When backing up systems, they keep track of everything including all of the invisible files. When you restore you get a computer that's exactly like the way it was when last backed up... all custom settings, icons, sharing privileges etc exactly they way you left them. This saves tons of time reconfiguring everything if you ever have to recover from a major disk failure.
For incremental backups of something like a partition full of images, a program like Retrospect keeps track of just which files have changed since you last backed up and copies only those to the backup set. It also makes a "snapshot" of what the partition looks like at the time of the back up. When you restore from a backup set you have all of these snapshots to choose from. Usually you'd want the latest, but you might want for some reason to restore the partition to exactly what it looked like two weeks ago. Retrospect uses the snapshot to find all of the appropriate files from the many versions in its backup set and automatically rebuilds the partition to look exactly like it did at the time the snapshot was made. Trying to construct these kind of rebuilds...even of the most recent versions... manually is a royal pain. When you've had some sort of disaster and need to recover, the last thing you want is more aggravation trying to get things back to just they way they were. Doing it manually you invariably leave bits and pieces out and you'll be fighting the recovery for days. With an automated backup system you can be back to exactly the state of the last backup very quickly and relatively painlessly.
Maybe you don't have a hard disk crash but for some reason your Photoshop configuration has gone crazy and nothing is working quite like it should. You can use one of the snapshots to restore just your Photoshop program files to exactly the versions that were in place a week ago when everything was working properly. A very useful tool to have in the bag.

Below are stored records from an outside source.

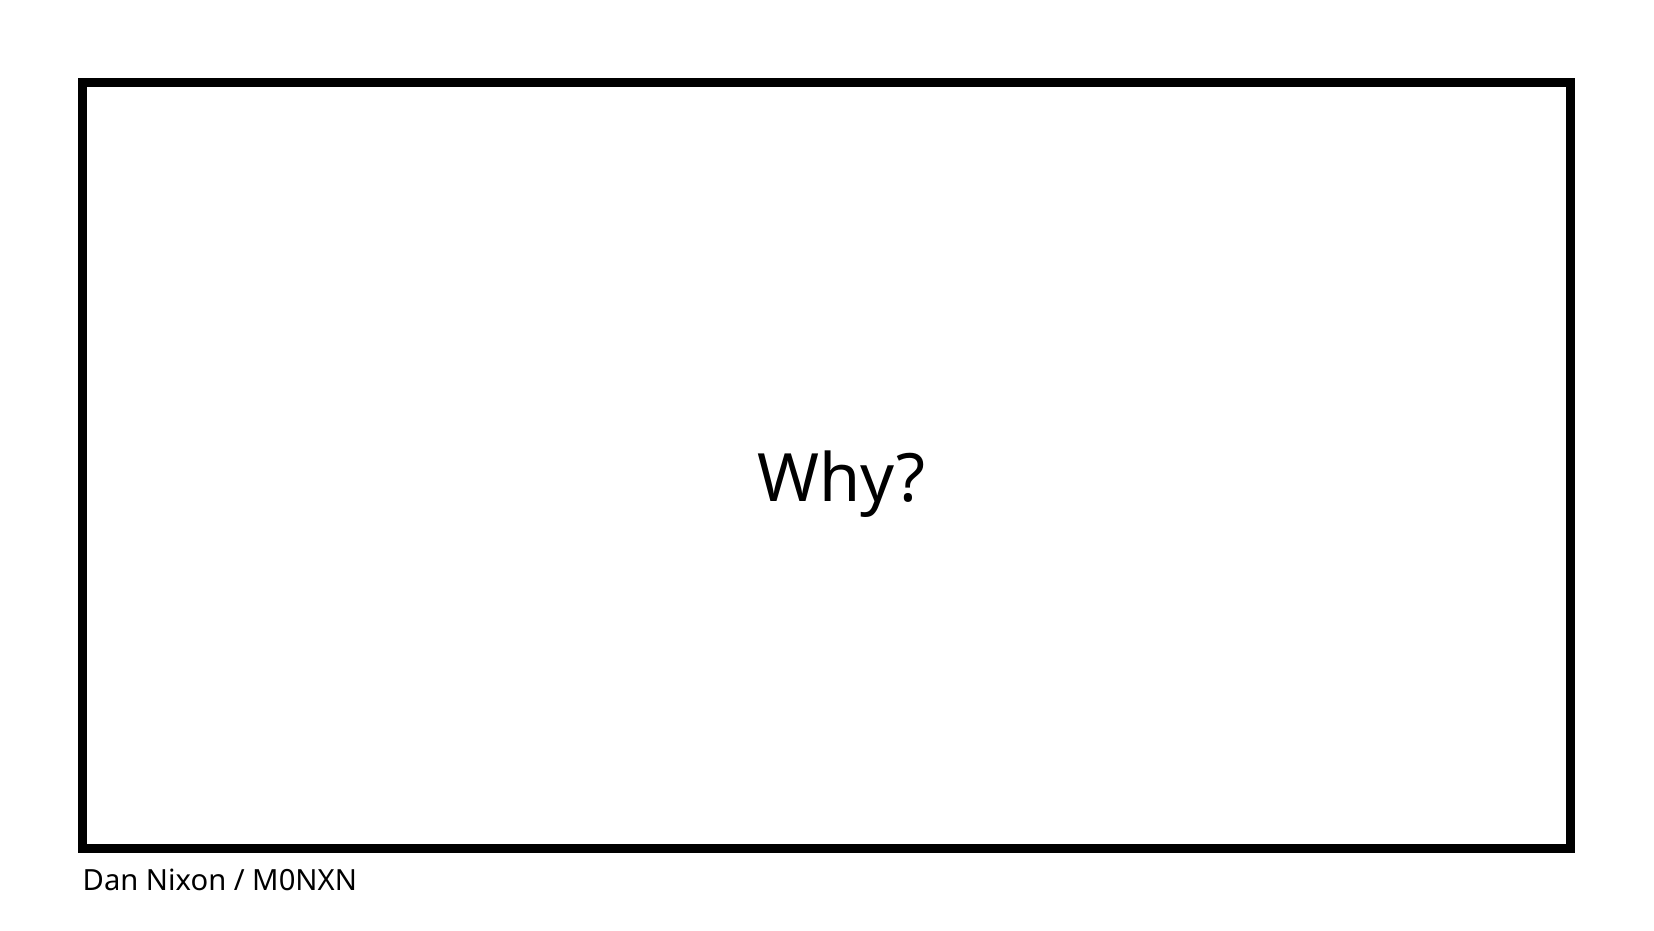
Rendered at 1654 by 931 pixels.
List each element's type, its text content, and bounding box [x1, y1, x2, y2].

subtitle Why? [82, 82, 1571, 849]
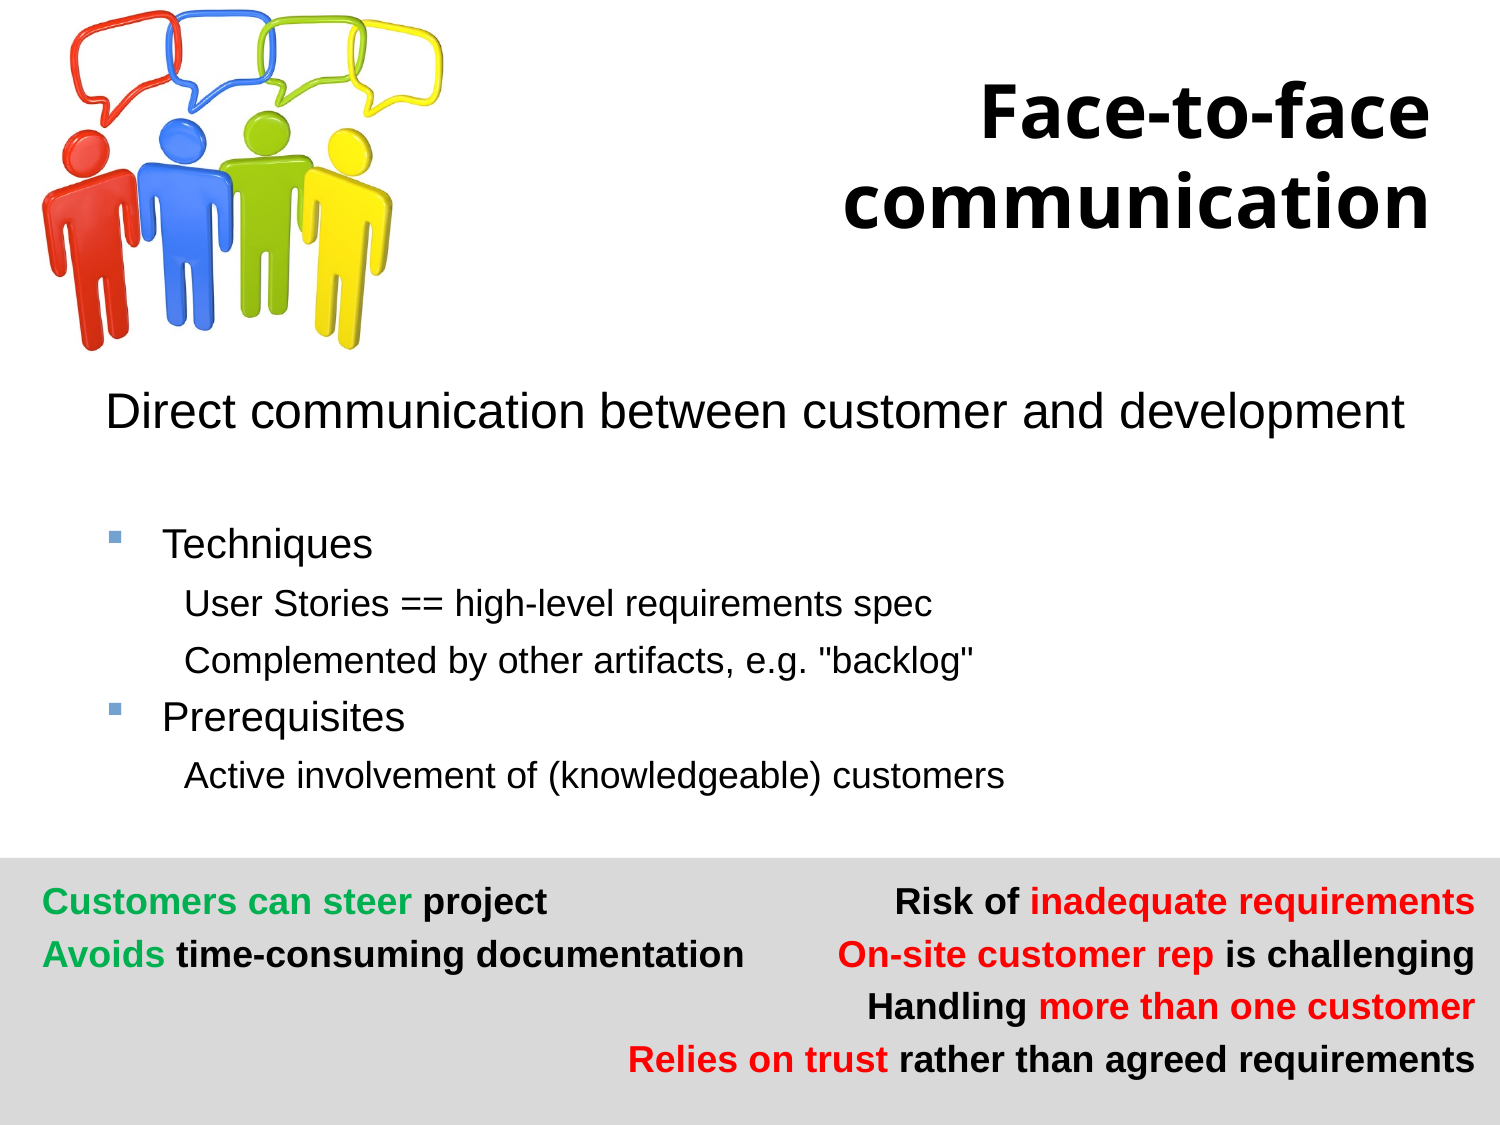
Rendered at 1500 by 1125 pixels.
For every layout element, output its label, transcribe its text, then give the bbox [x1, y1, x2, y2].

picture [41, 7, 448, 353]
text_box Customers can steer project Avoids time-consuming documentation [27, 869, 572, 997]
text_box Direct communication between customer and development Techniques User Stories == high-level requirements spec Complemented by other artifacts, e.g. "backlog" Prerequisites Active involvement of (knowledgeable) customers [90, 371, 1440, 857]
text_box Risk of inadequate requirements On-site customer rep is challenging Handling more than one customer Relies on trust rather than agreed requirements [572, 869, 1491, 997]
text_box [0, 857, 1500, 1125]
title Face-to-face communication [419, 0, 1447, 251]
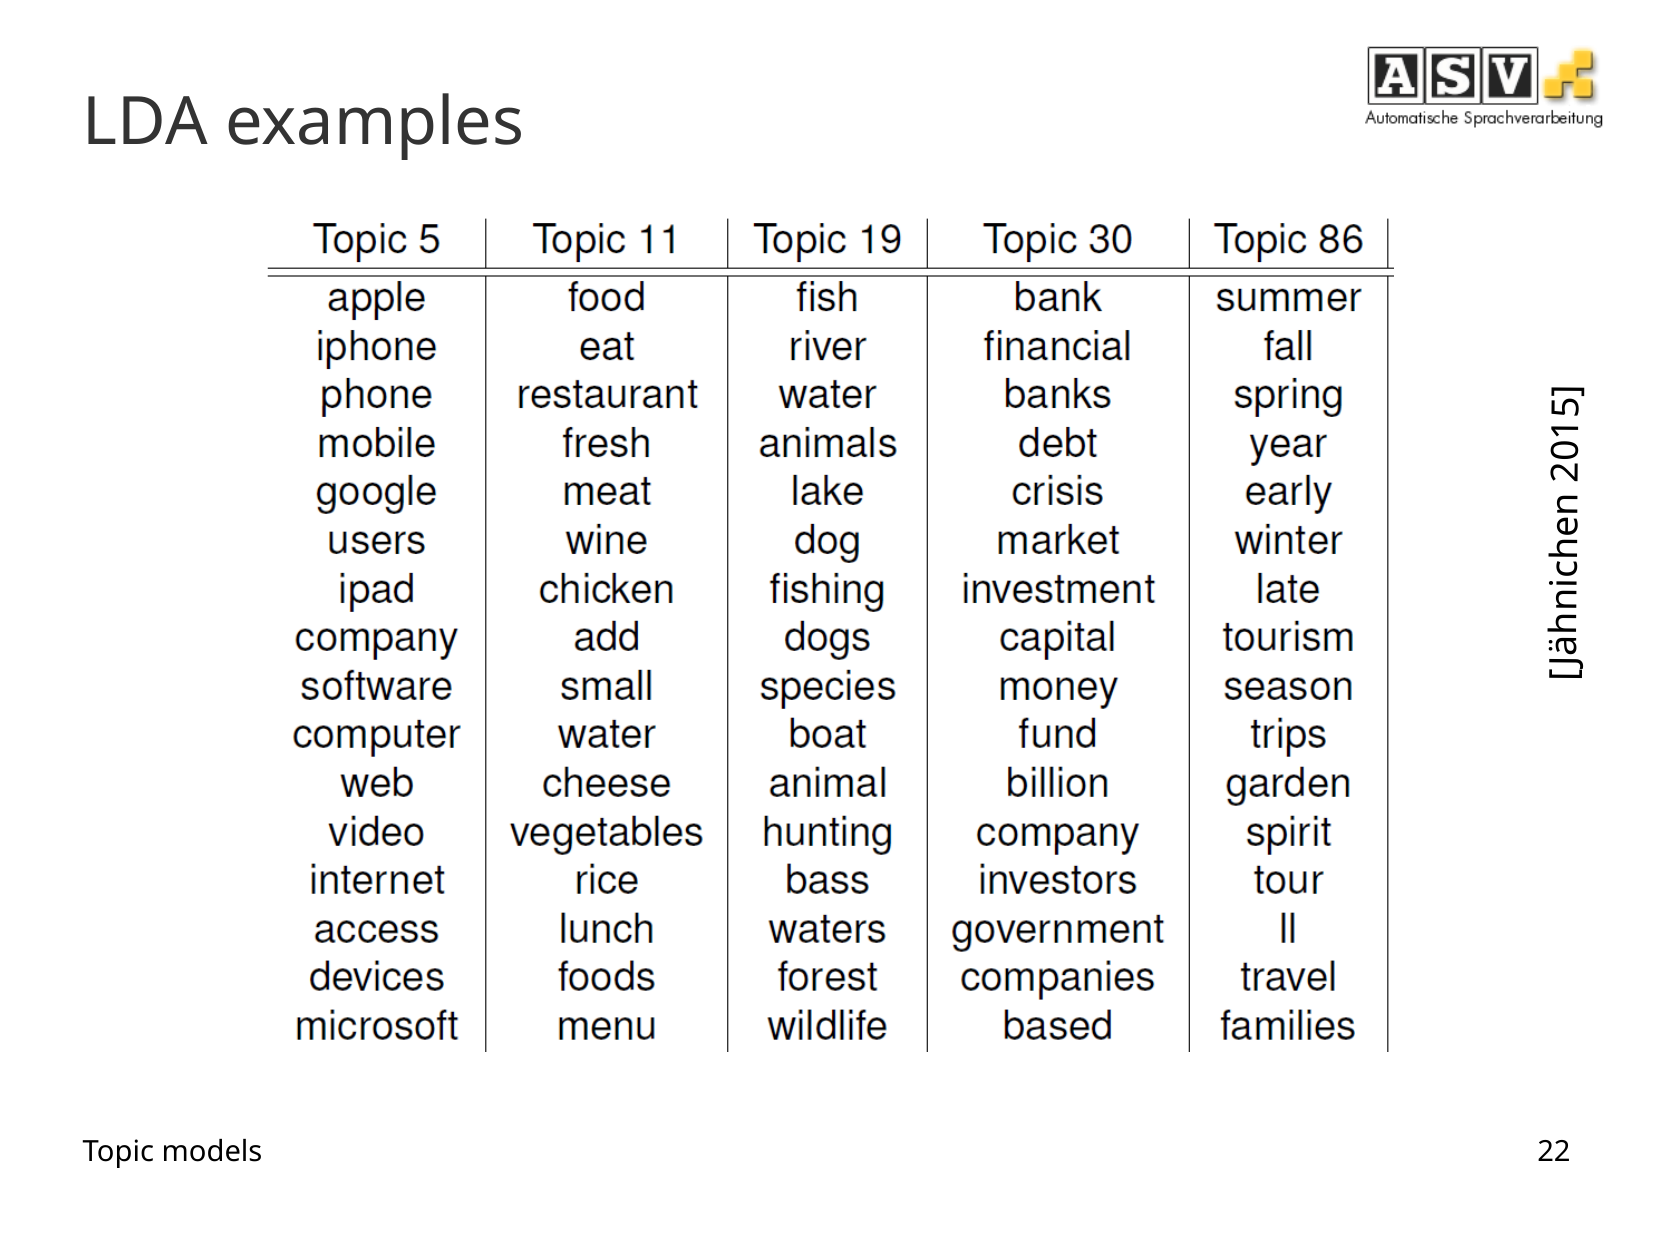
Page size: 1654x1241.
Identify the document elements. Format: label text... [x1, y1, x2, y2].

picture [250, 212, 1394, 1052]
text_box [Jähnichen 2015] [1528, 379, 1595, 697]
title LDA examples [82, 49, 1347, 189]
picture [1364, 43, 1605, 129]
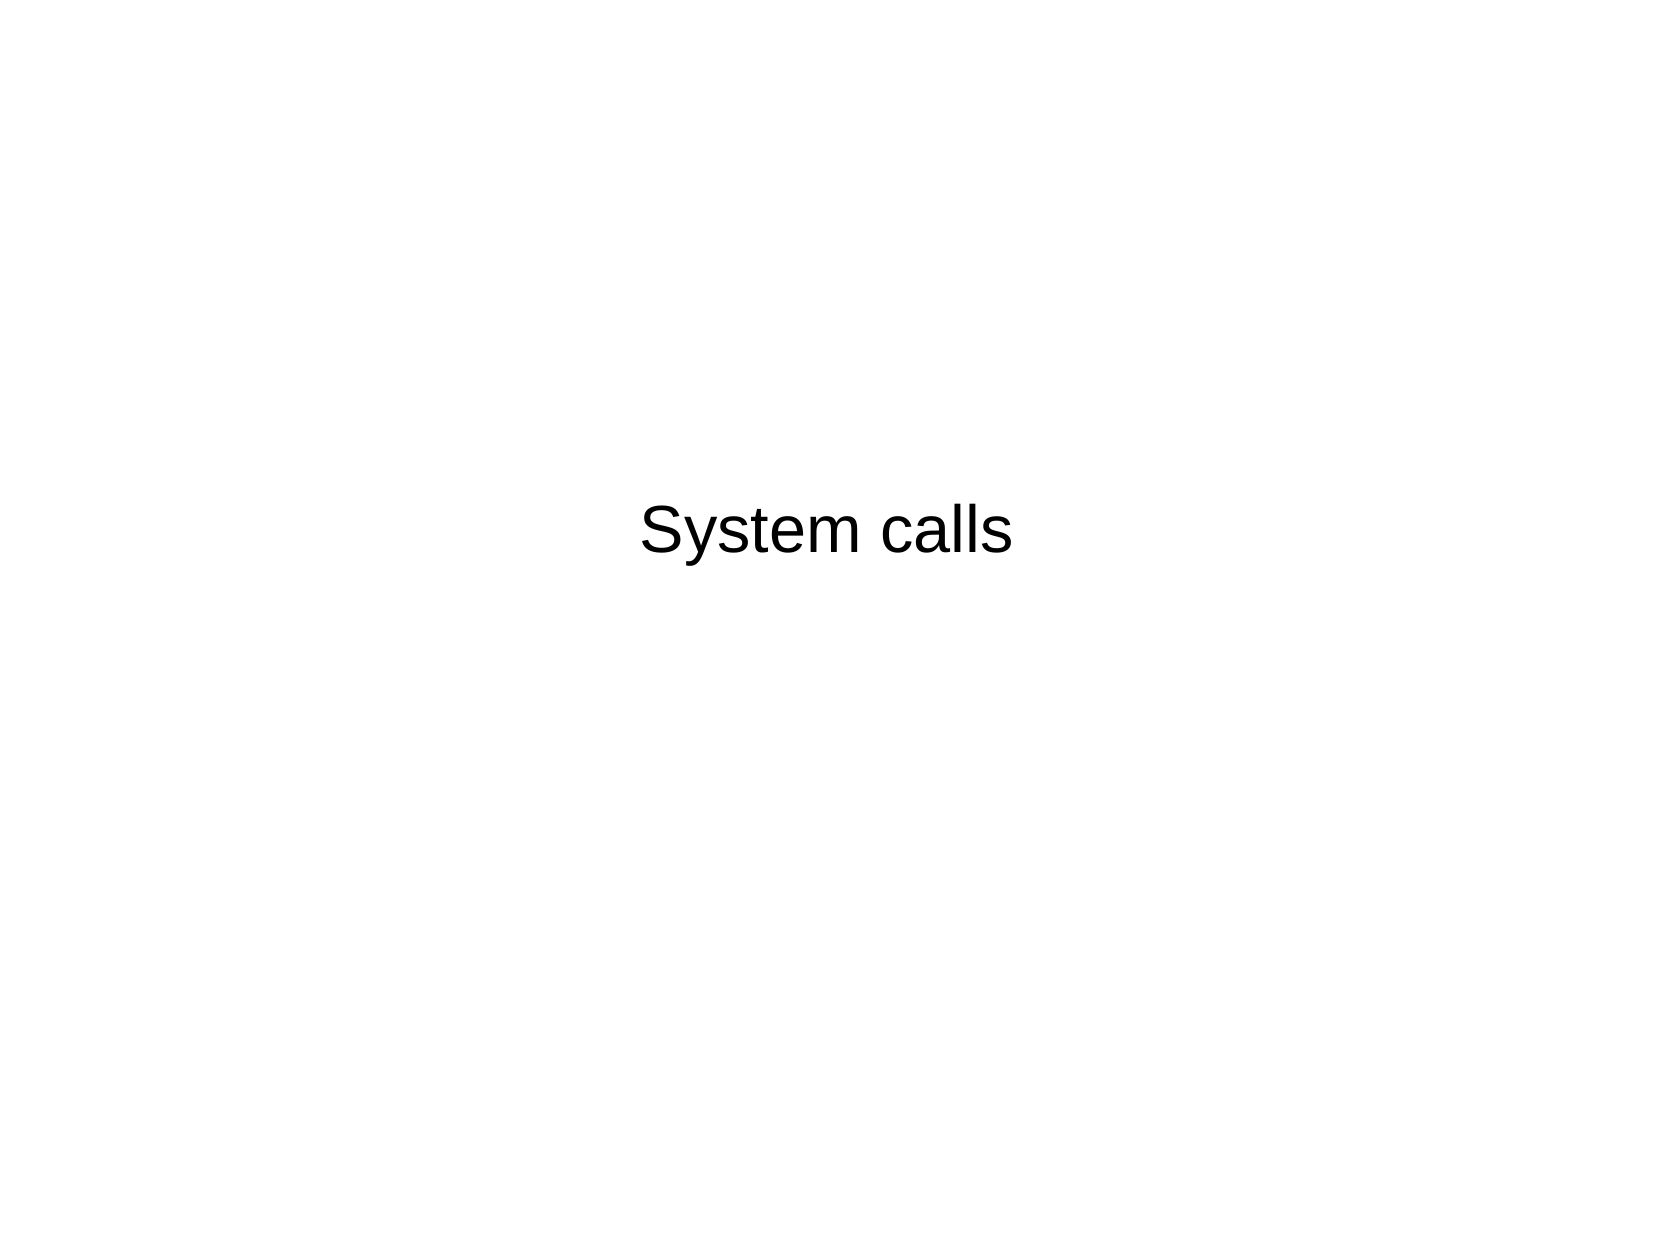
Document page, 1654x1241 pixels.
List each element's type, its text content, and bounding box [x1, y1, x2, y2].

I don't mean to come off like a Retrospect sales person, but I've seen too many people suffer all kinds of angst over something like a hard drive crash when a relatively simple backup strategy could have had them back up and running completely within a couple of hours or less. Instead they spend days trying to manually reassemble and reconfigure piles of files and software without ever quite getting back to what they had when disaster struck. I think Murphy's law says that one of these disasters is never going to happen when you have plenty of spare time to get things going smoothly again.